Na szczęście to nie widoczki mają być siła napędową tej gry, a zielone maszyny Jon Deere (w przeciwieństwie do gry Symulator Farmy 2009, która ukazała się we wrześniu i która w głównej mierze opierała się na licencjonowanych maszynach firmy Fendt).
Mecz piłki nożnej na traktorach
Zasady i cele gry są zresztą podobne do Symulatora Farmy 2009. Zarządzamy własnym gospodarstwem, dbamy o uprawy, siejemy, kosimy, orzemy, nawozimy, podlewamy… jak to na wsi. Im więcej nam urośnie, tym więcej zarobimy, a za ciężko zarobione pieniądze kupimy sobie lepszy sprzęt.

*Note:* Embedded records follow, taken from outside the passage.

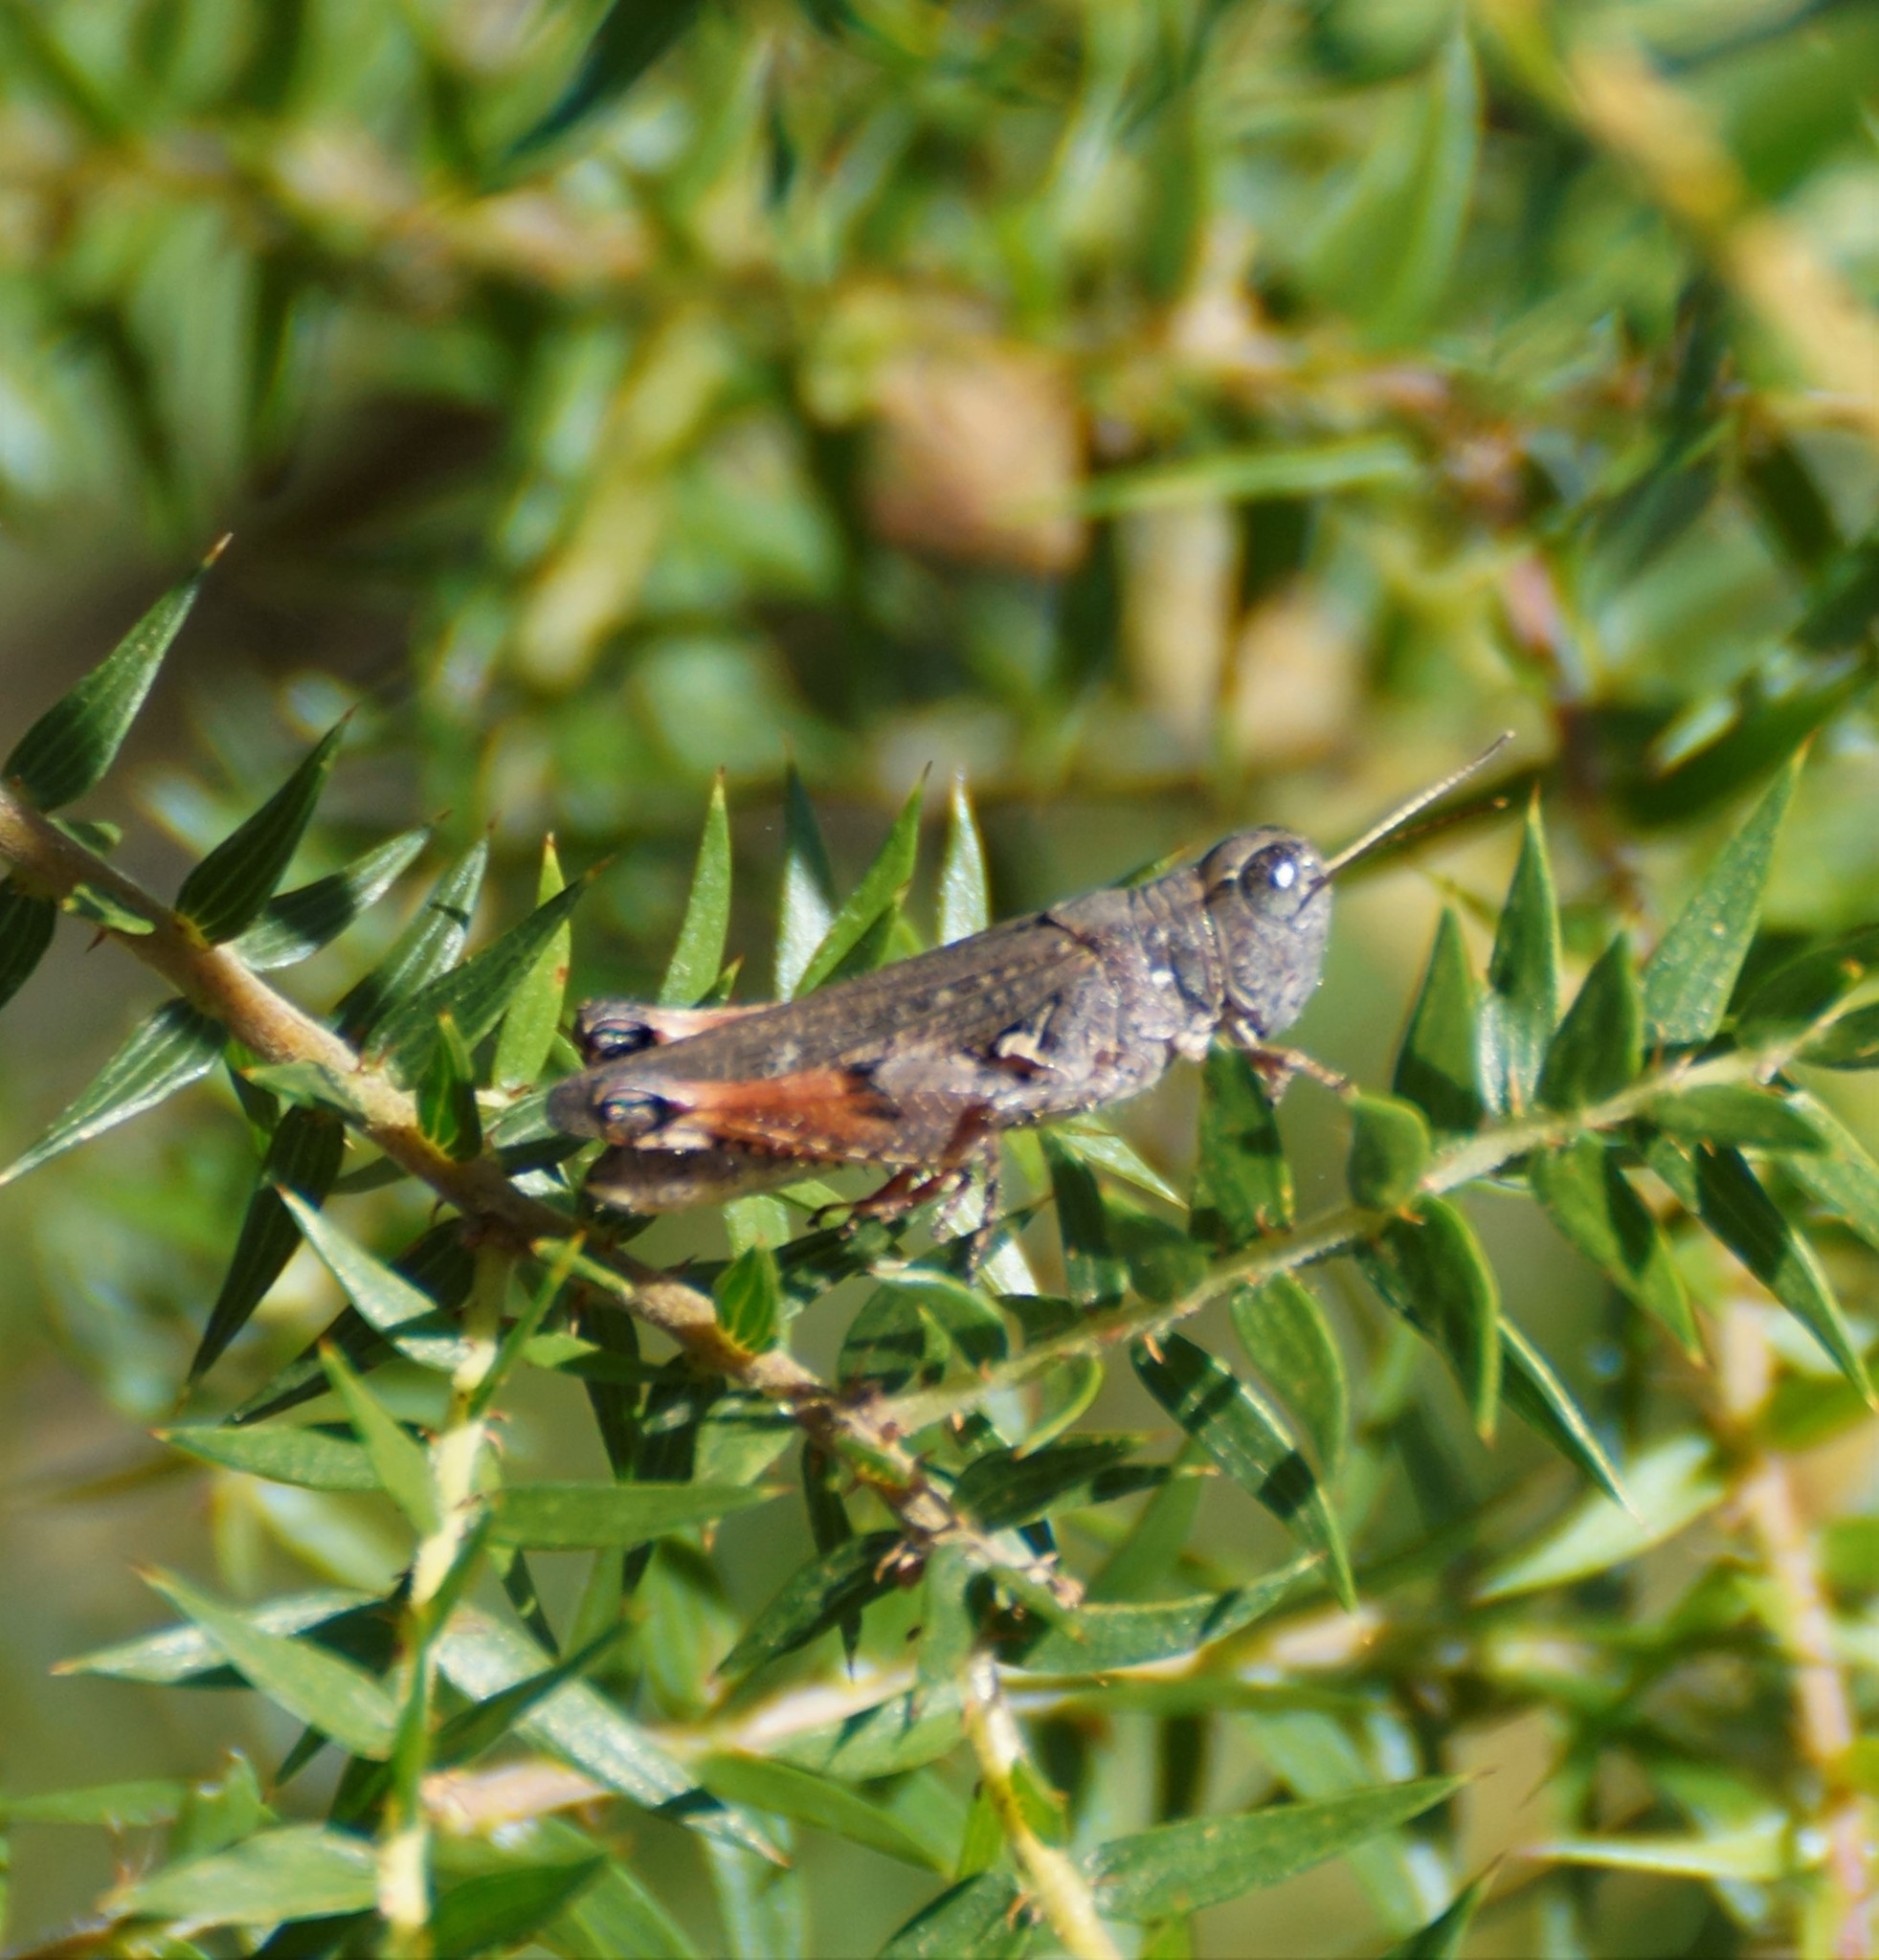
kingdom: Animalia
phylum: Arthropoda
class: Insecta
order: Orthoptera
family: Acrididae
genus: Exarna
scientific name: Exarna includens
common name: Red-legged exarna
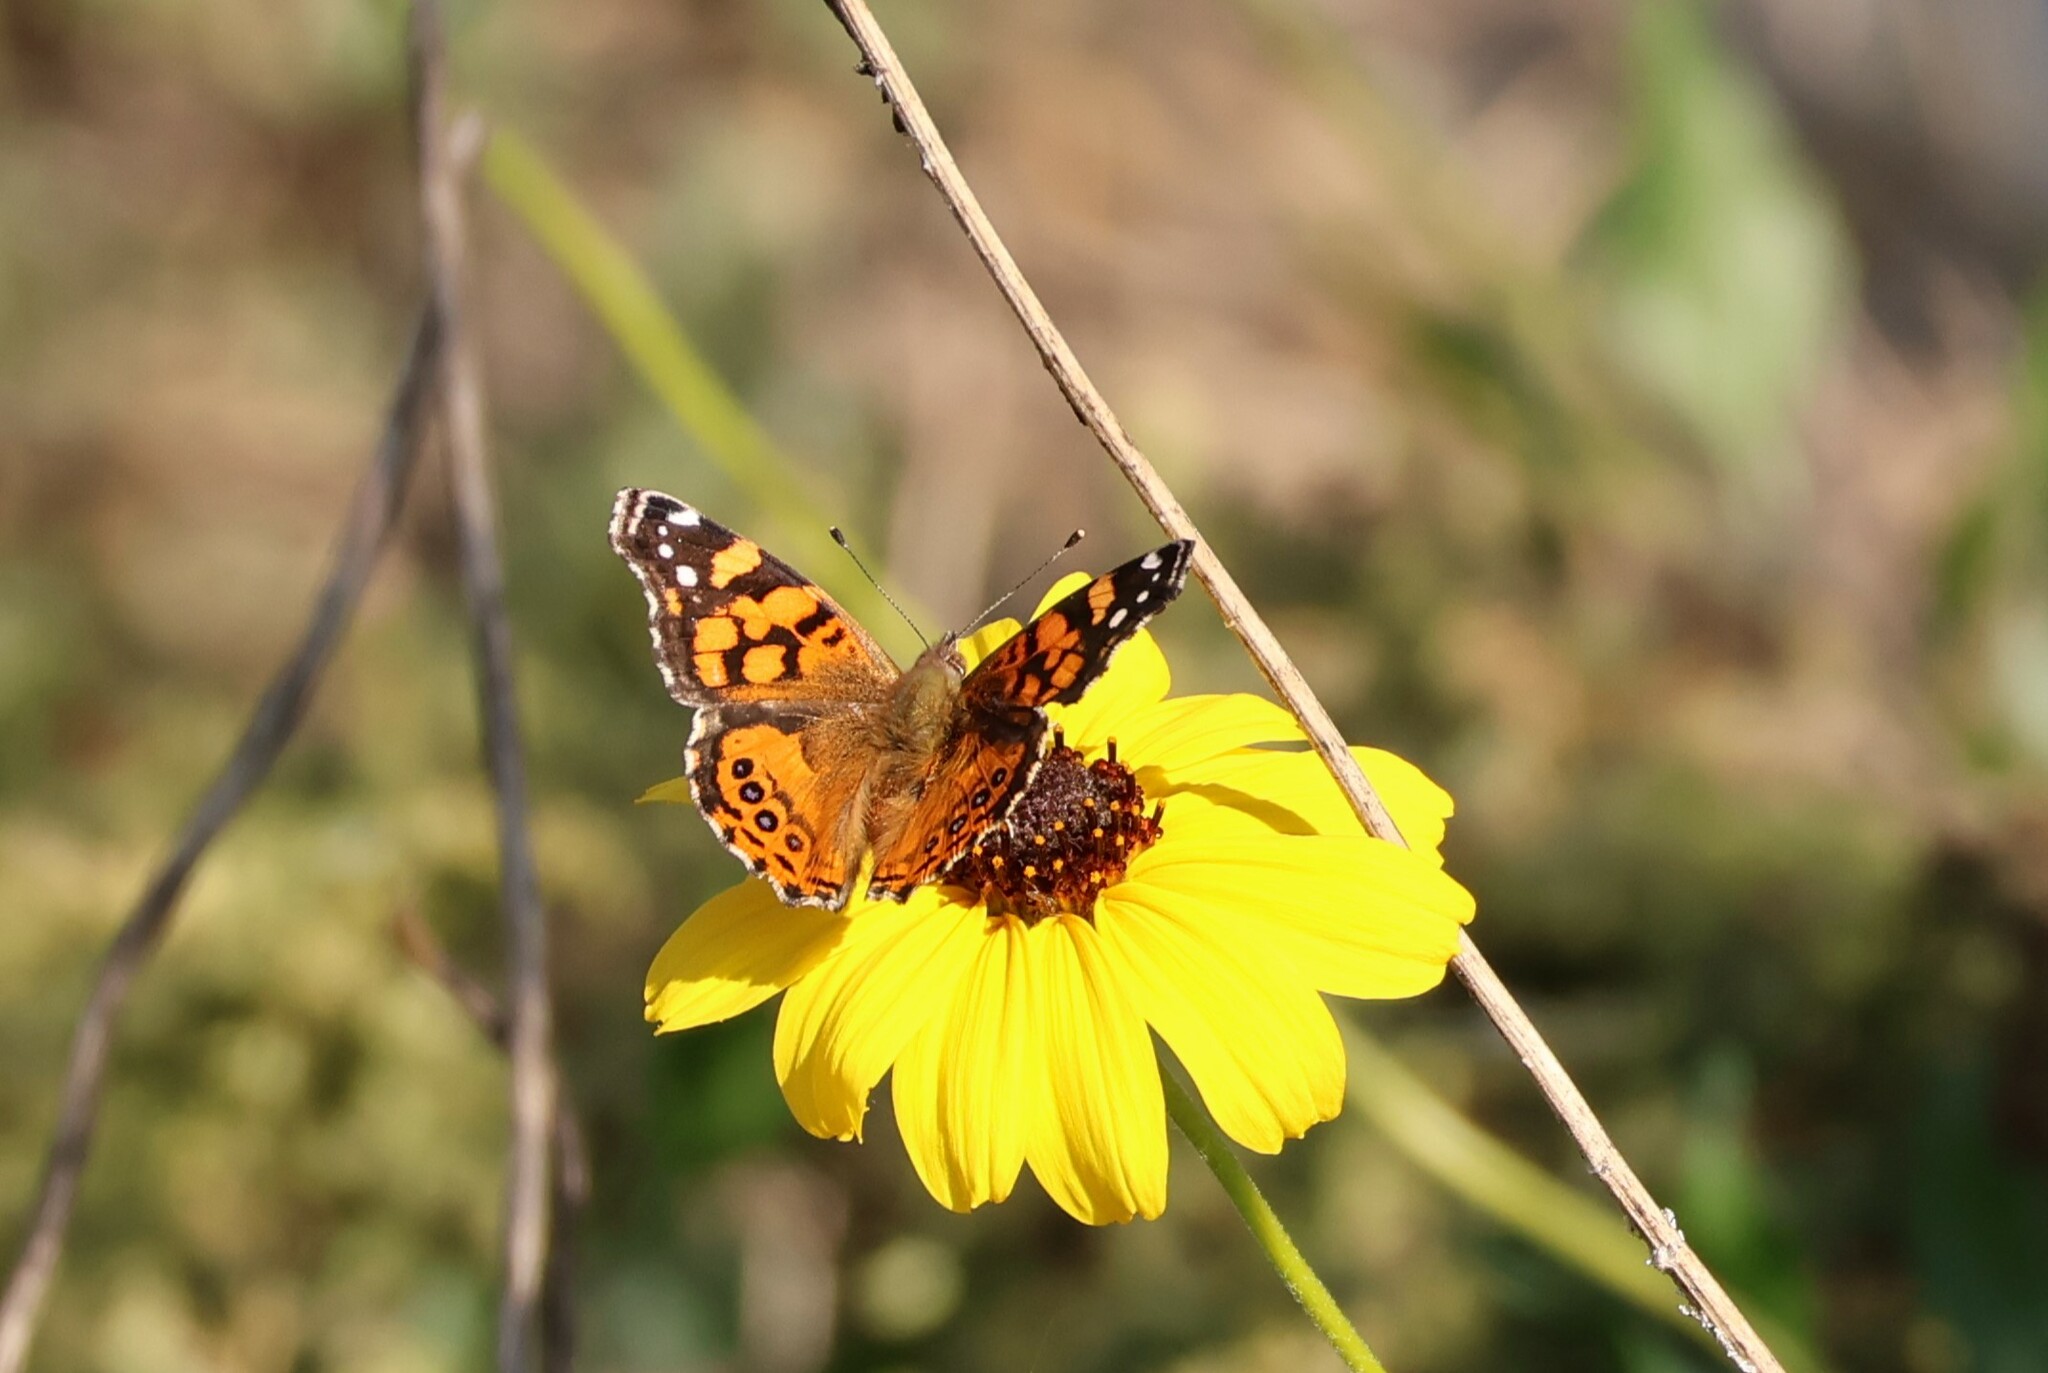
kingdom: Animalia
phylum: Arthropoda
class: Insecta
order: Lepidoptera
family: Nymphalidae
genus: Vanessa
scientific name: Vanessa annabella
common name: West coast lady
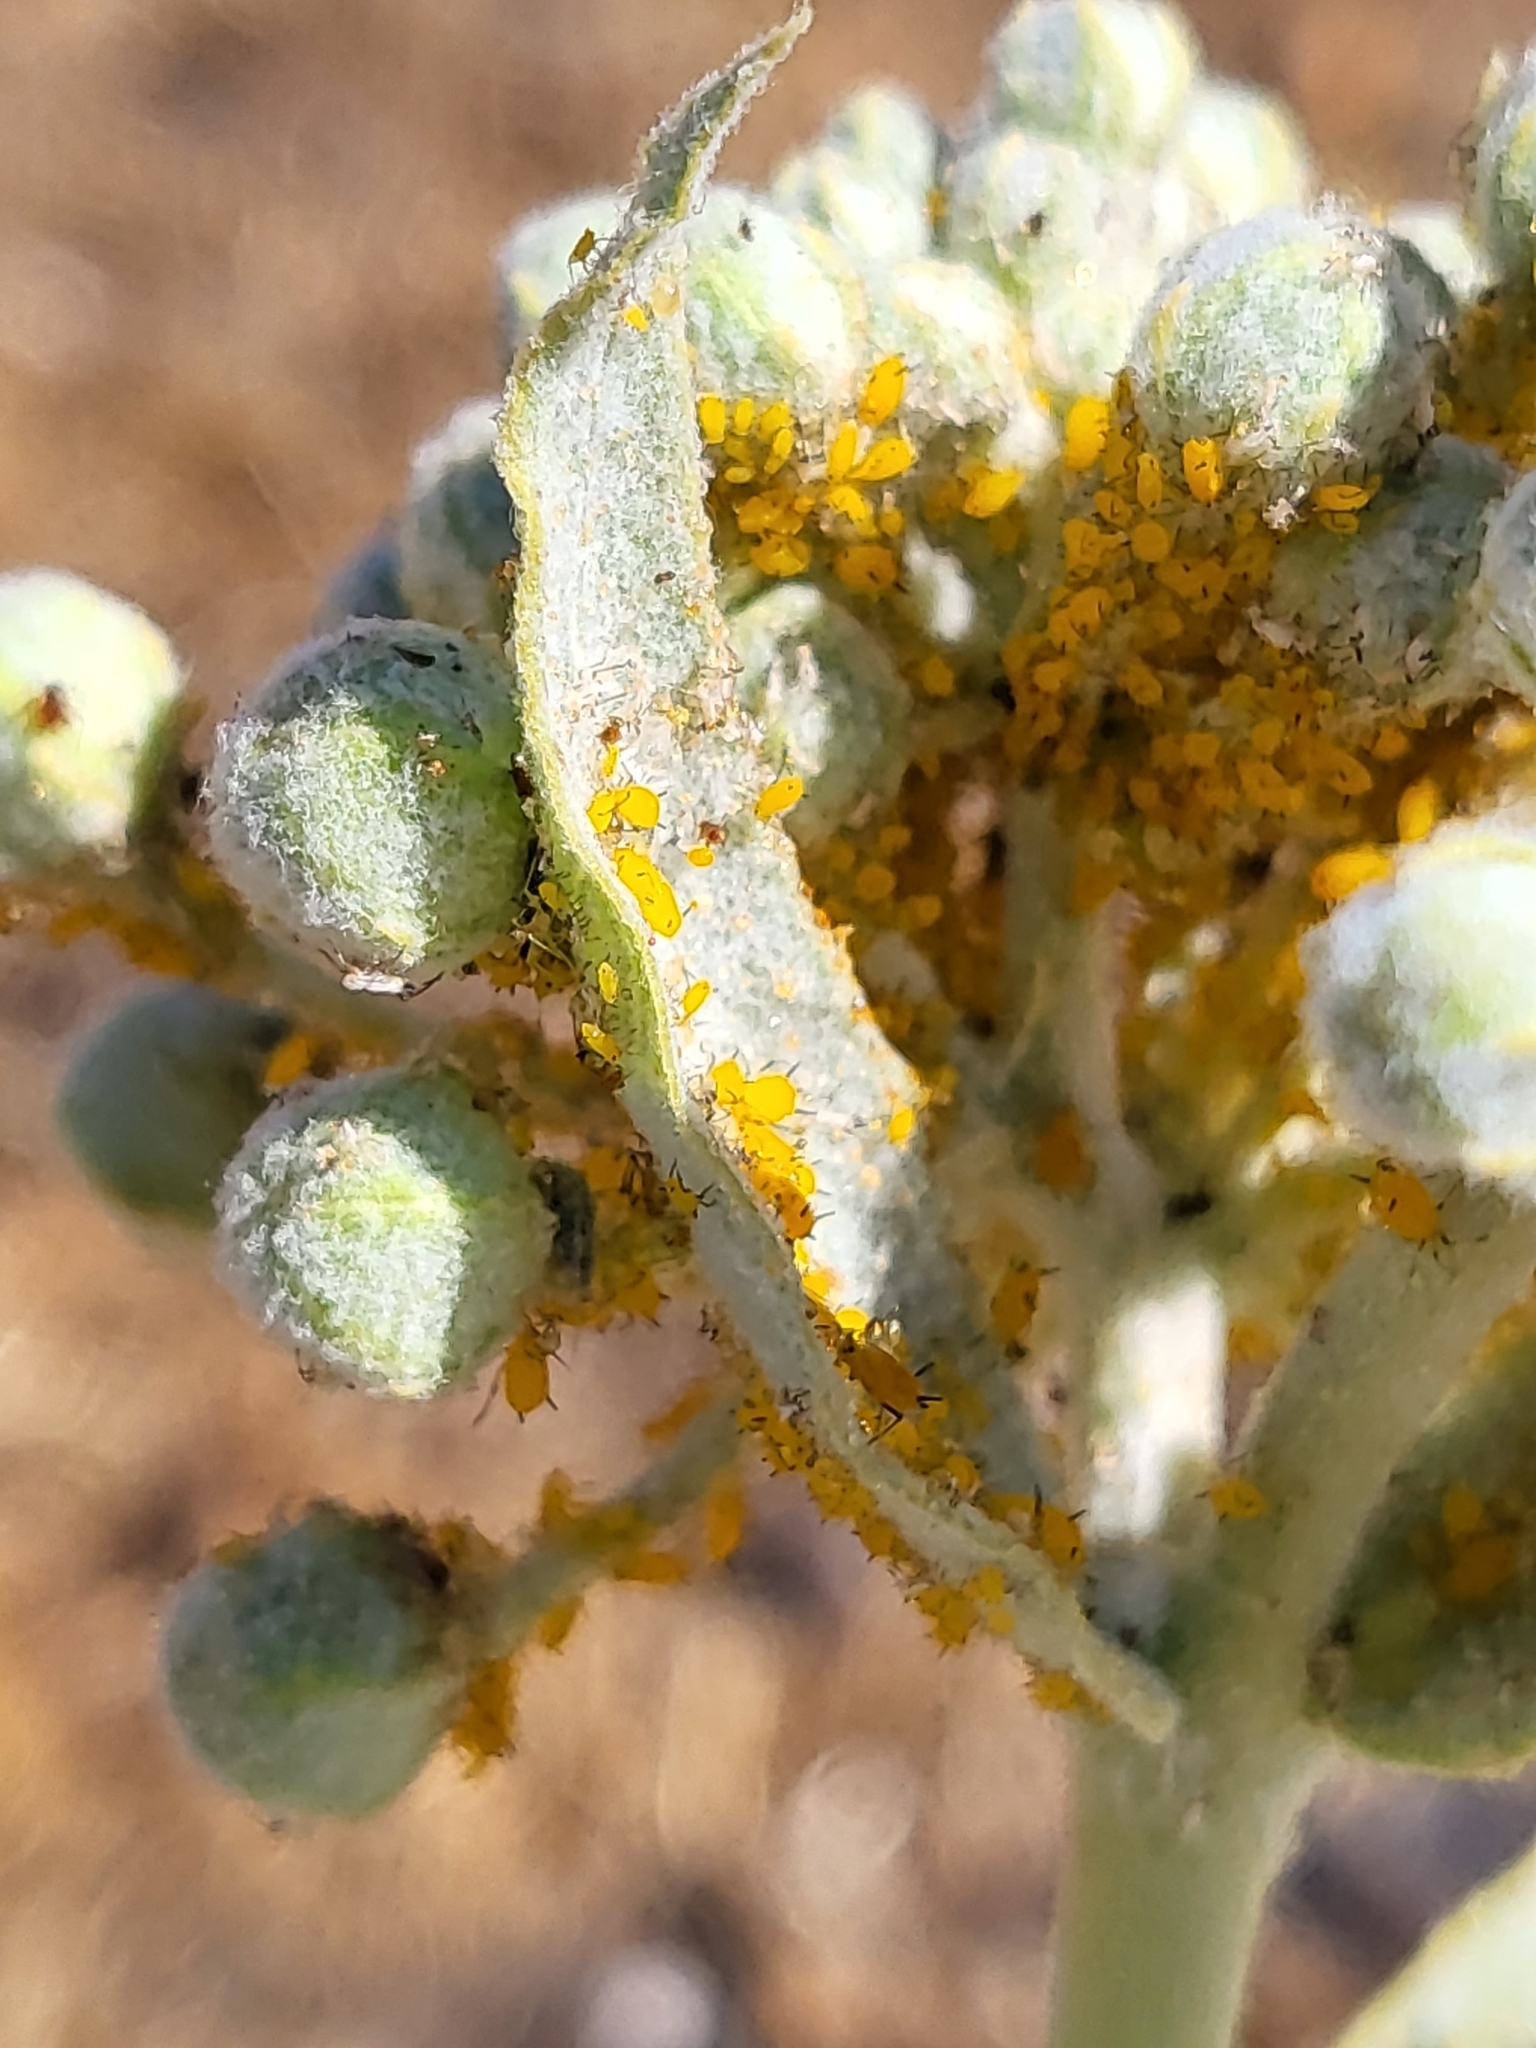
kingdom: Animalia
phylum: Arthropoda
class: Insecta
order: Hemiptera
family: Aphididae
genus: Aphis
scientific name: Aphis nerii
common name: Oleander aphid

Oprócz pracy na własnym gospodarstwie możemy się podjąć robót zleconych. Możemy także wynajmować – jeżeli nas stać – pracowników i stawiać nowe zabudowania gospodarcze.
W sumie cała gra sprowadza się do tego, by zaliczać kolejne misje i odblokowywać w ten sposób nowe maszyny John Deere. A ponieważ to trochę nudne, twórcy dorzucili kilka minigierek w stylu mecz piłki nożnej z użyciem traktorów.
Niedzisiejsza oprawa graficzna ma tę zaletę, że John Deere: Symulator Farmy pójdzie właściwie na wszystkim, co ma w środku procesor. Dość powiedzieć, że cała gra potrzebuje ledwie 300 MB miejsca na dysku.
Do tego 256 MB RAM i kartę grafiki typu Nvidia GeForce 2.
Premiera gry wydawanej przez Top Ware: 15 stycznia. Cena: 49,95 zł.